### [Directions for this task]
Would you please transcribe the records below exactly, leaving out the pictures?

### [Records shown]
Start of Block
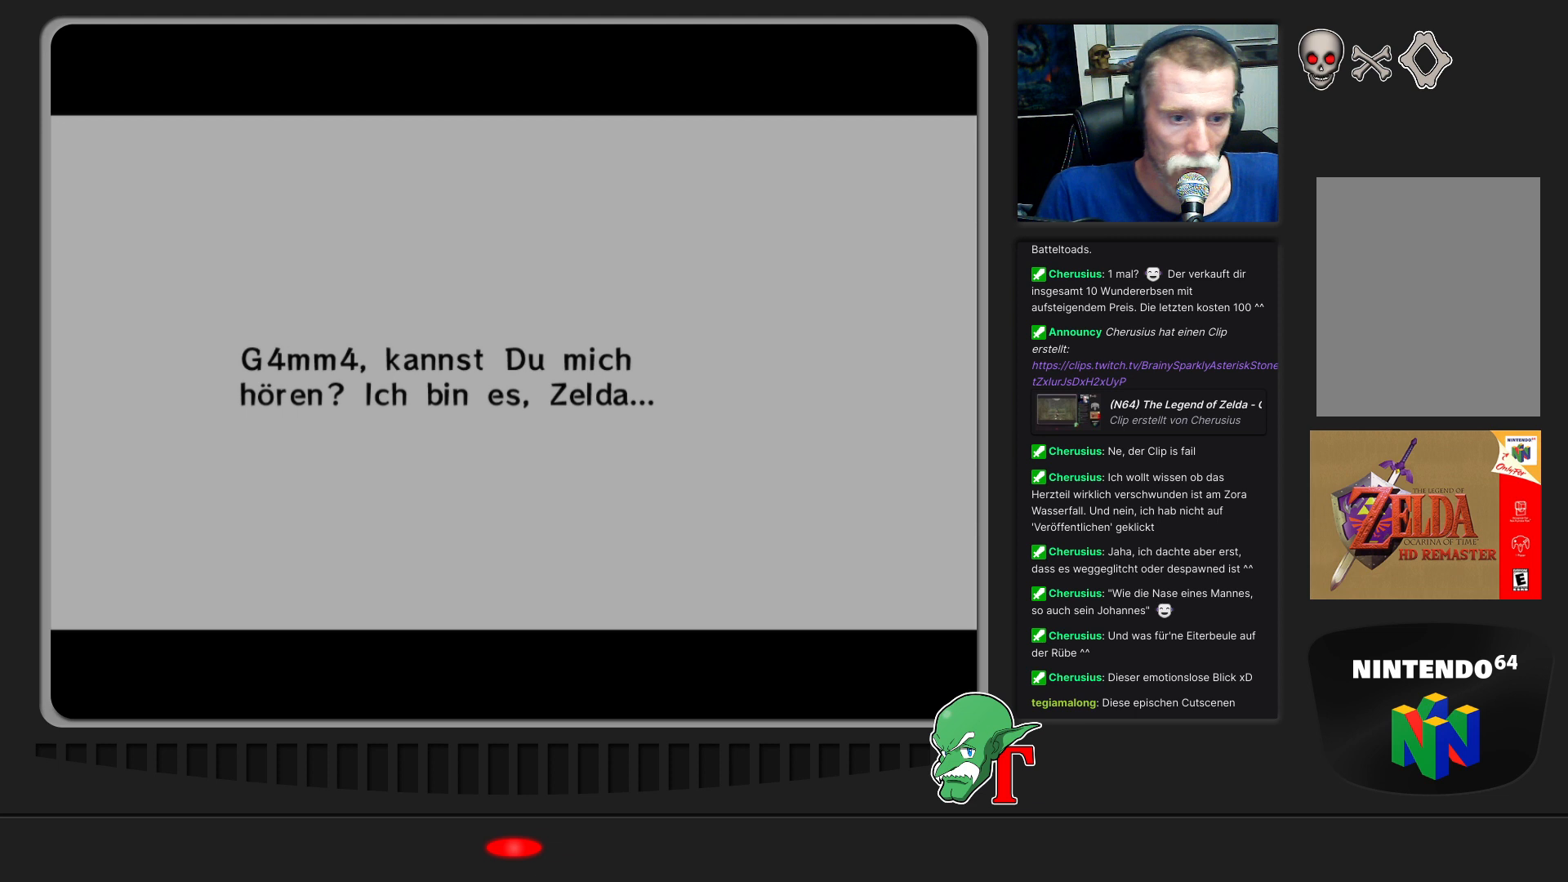
{"buttons": [], "left_stick": "center", "events": [[33, "A", "up"]]}
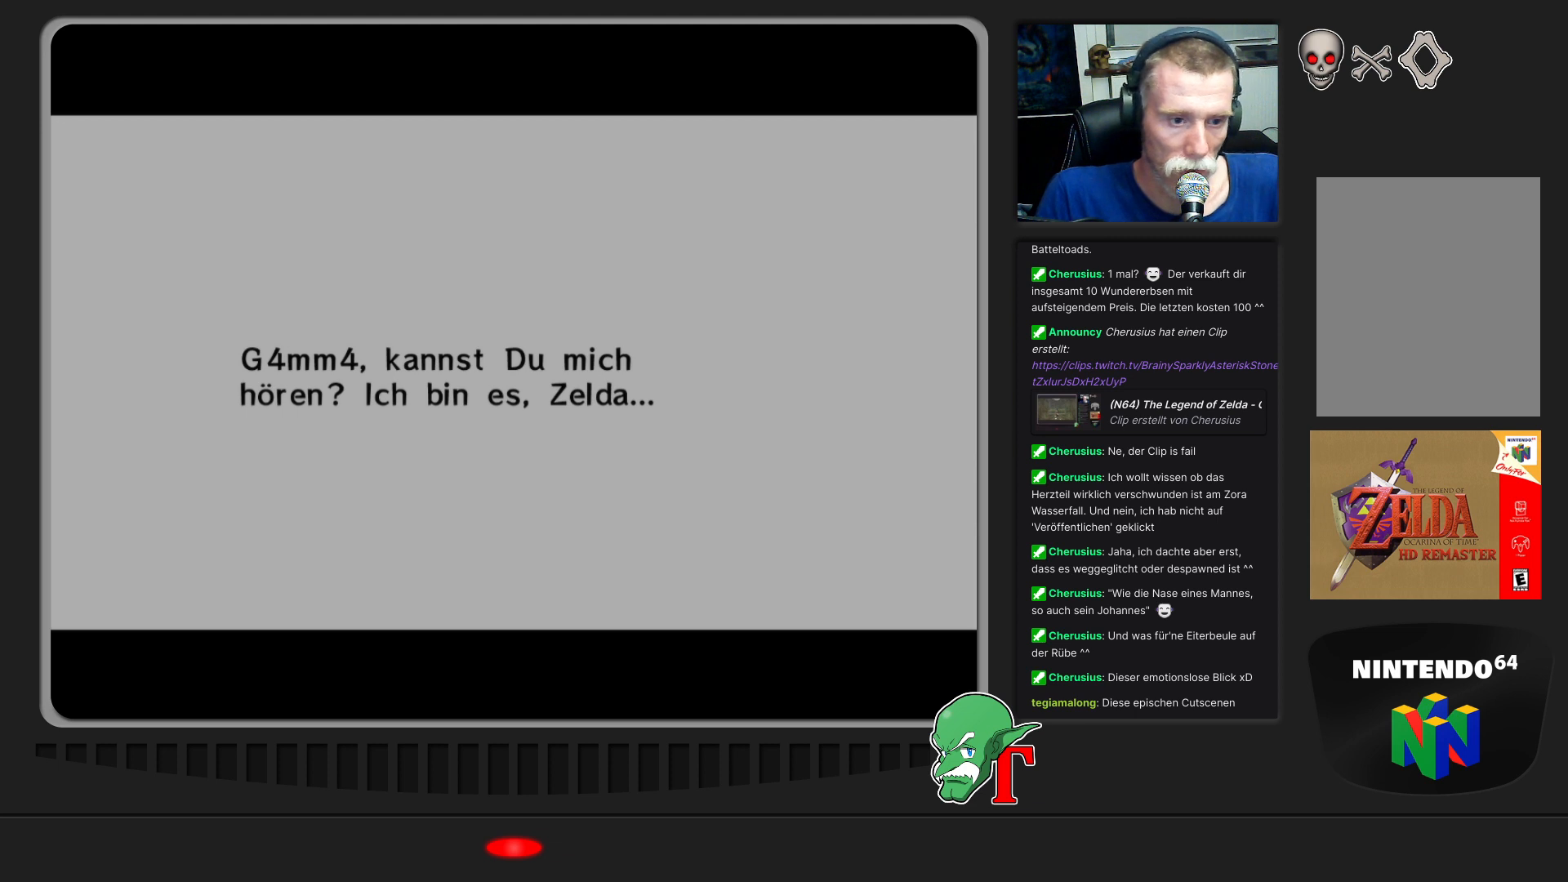
{"buttons": [], "left_stick": "center", "events": [[67, "A", "down"], [300, "A", "up"]]}
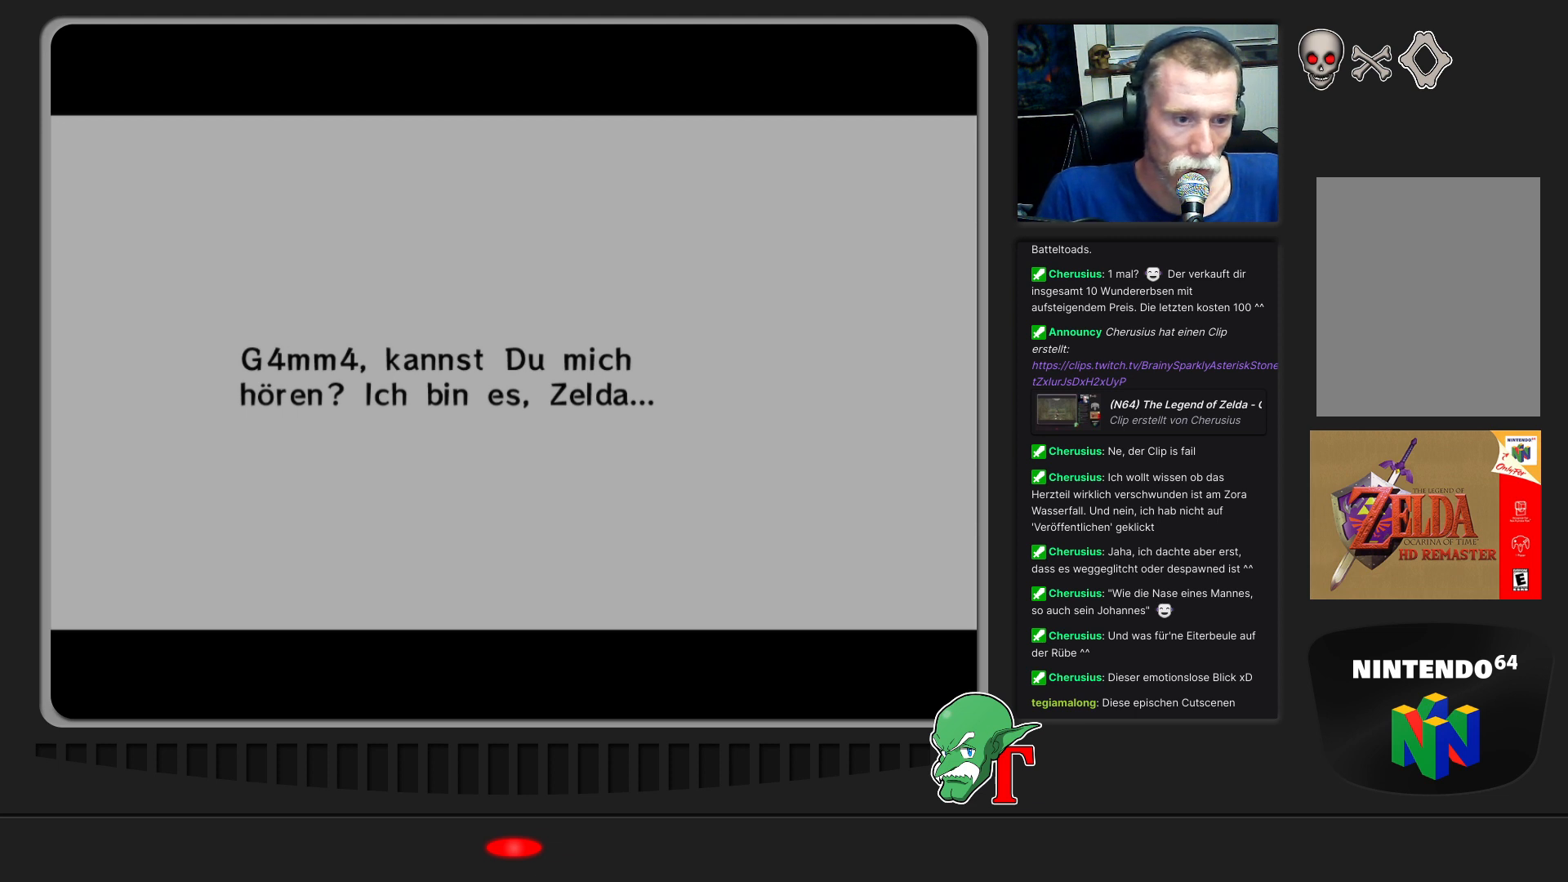
{"buttons": ["A"], "left_stick": "center", "events": [[500, "A", "down"]]}
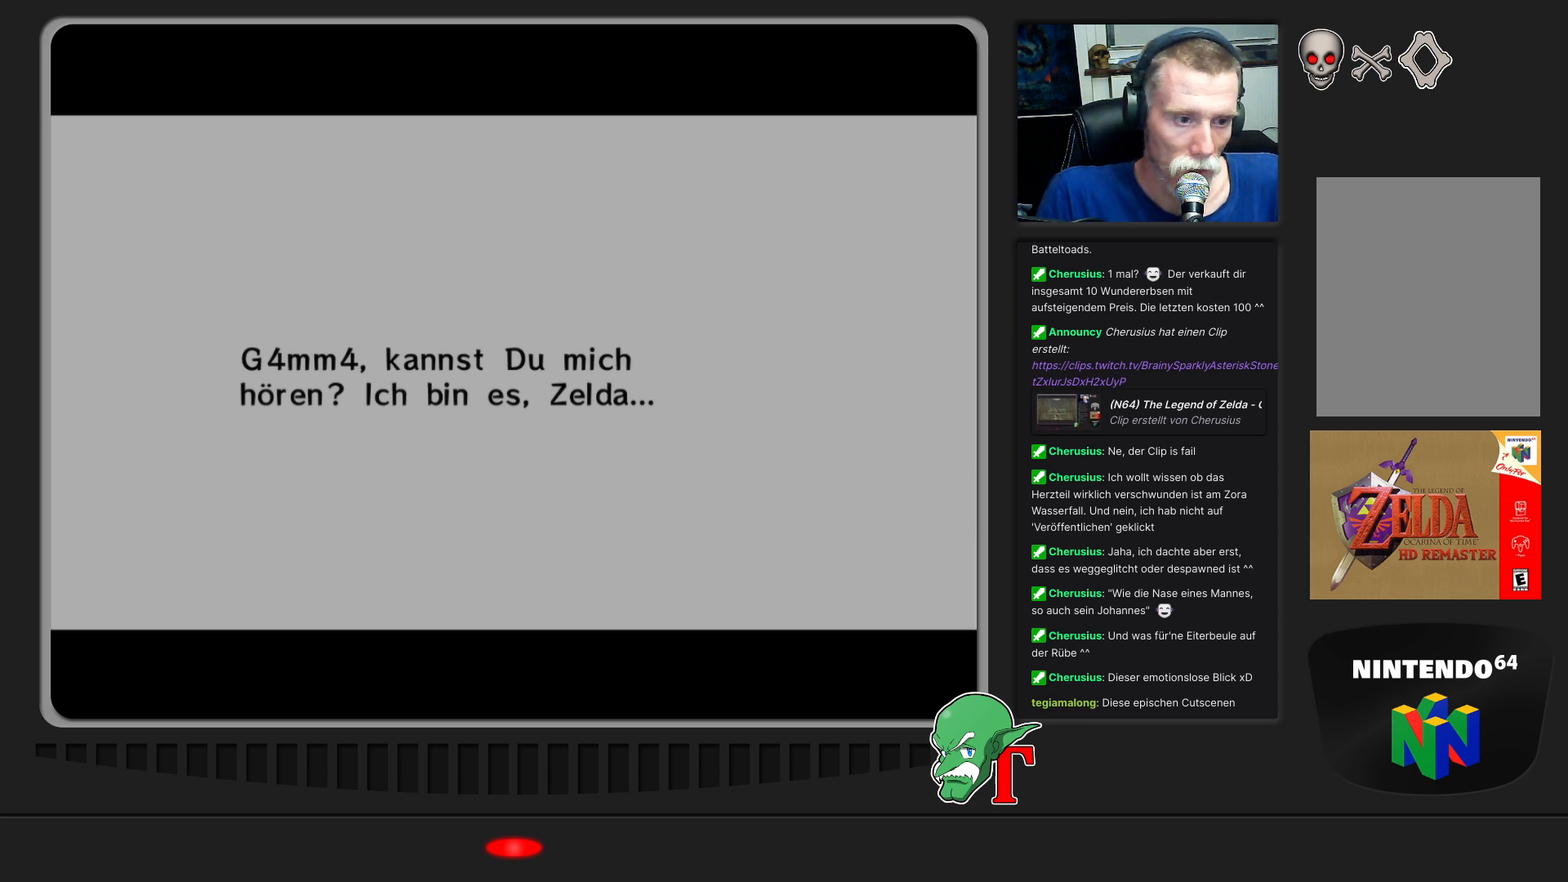
{"buttons": [], "left_stick": "center", "events": [[233, "A", "up"]]}
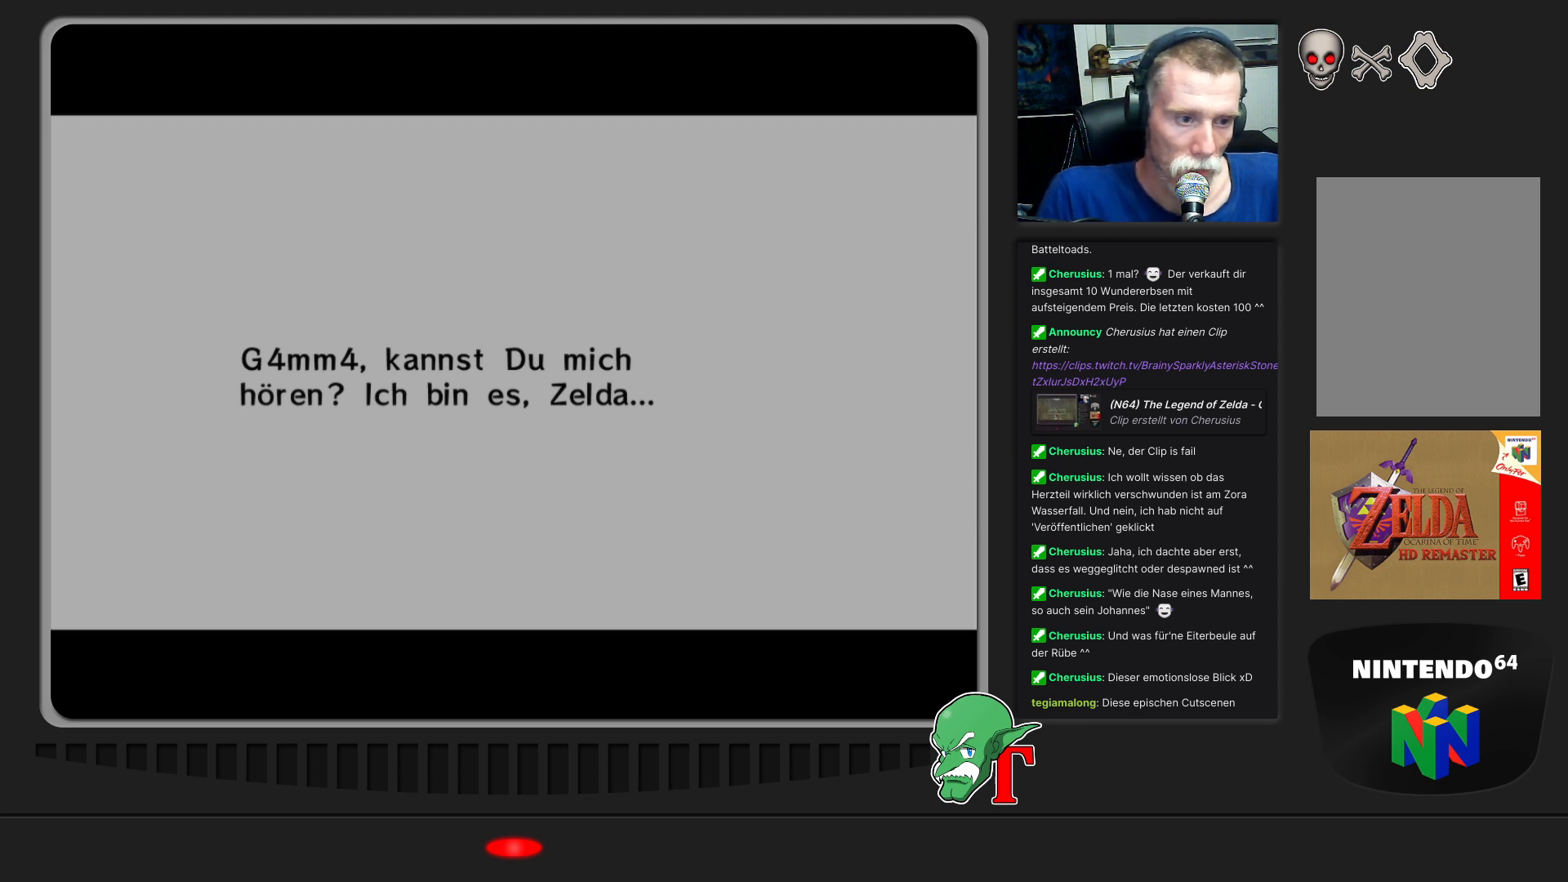
{"buttons": [], "left_stick": "center", "events": []}
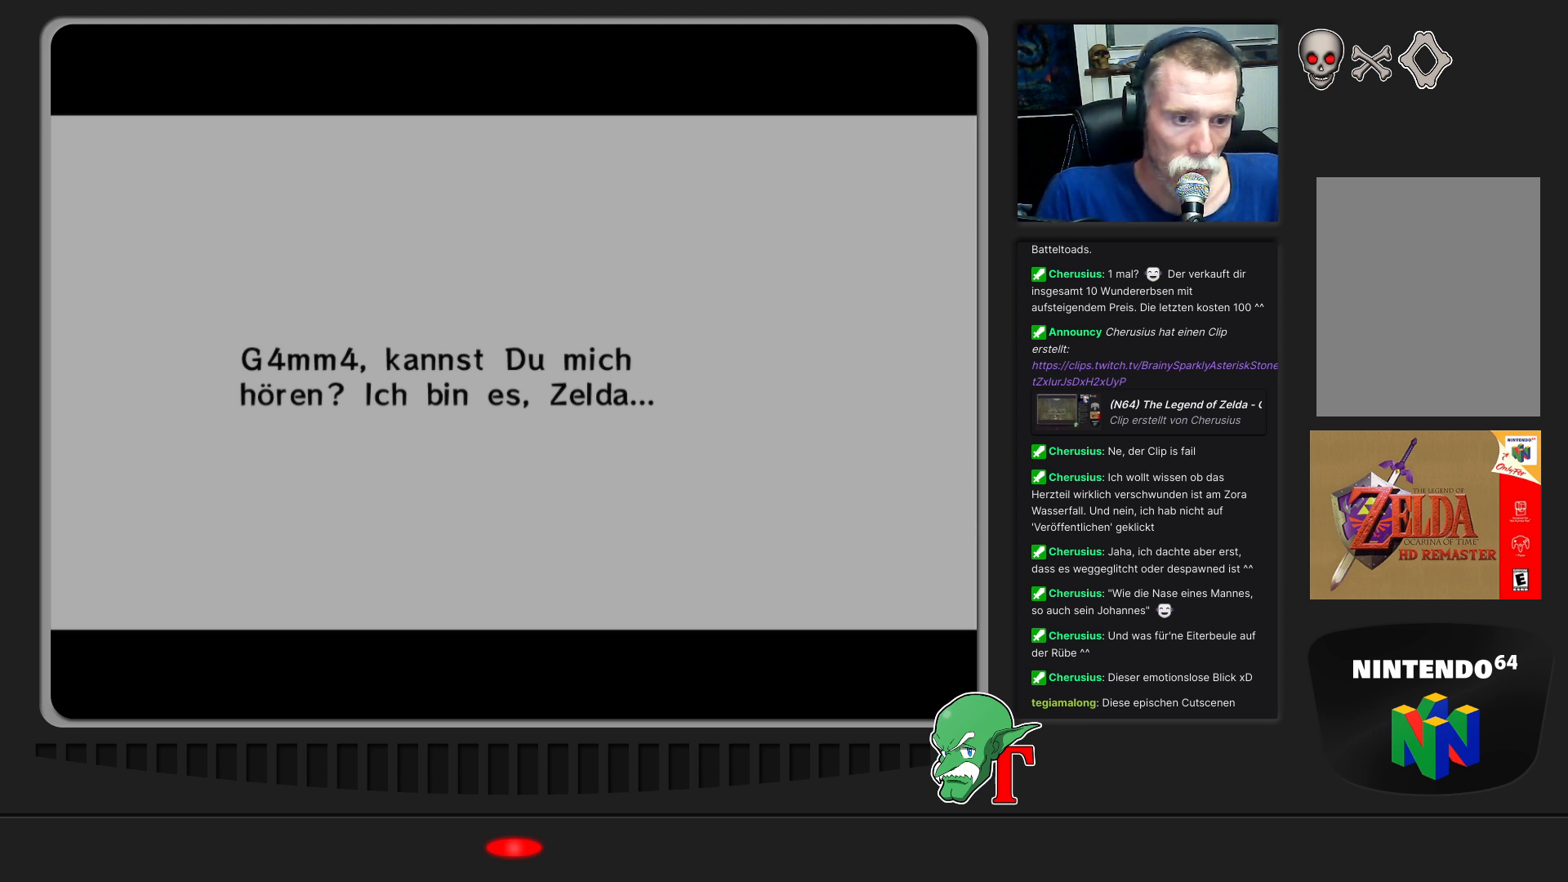
{"buttons": [], "left_stick": "center", "events": [[233, "A", "down"], [433, "A", "up"]]}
End of Block
### [Reply to the task]
{"buttons": [], "left_stick": "center", "events": [[33, "A", "up"]]}
{"buttons": [], "left_stick": "center", "events": [[67, "A", "down"], [300, "A", "up"]]}
{"buttons": ["A"], "left_stick": "center", "events": [[500, "A", "down"]]}
{"buttons": [], "left_stick": "center", "events": [[233, "A", "up"]]}
{"buttons": [], "left_stick": "center", "events": []}
{"buttons": [], "left_stick": "center", "events": [[233, "A", "down"], [433, "A", "up"]]}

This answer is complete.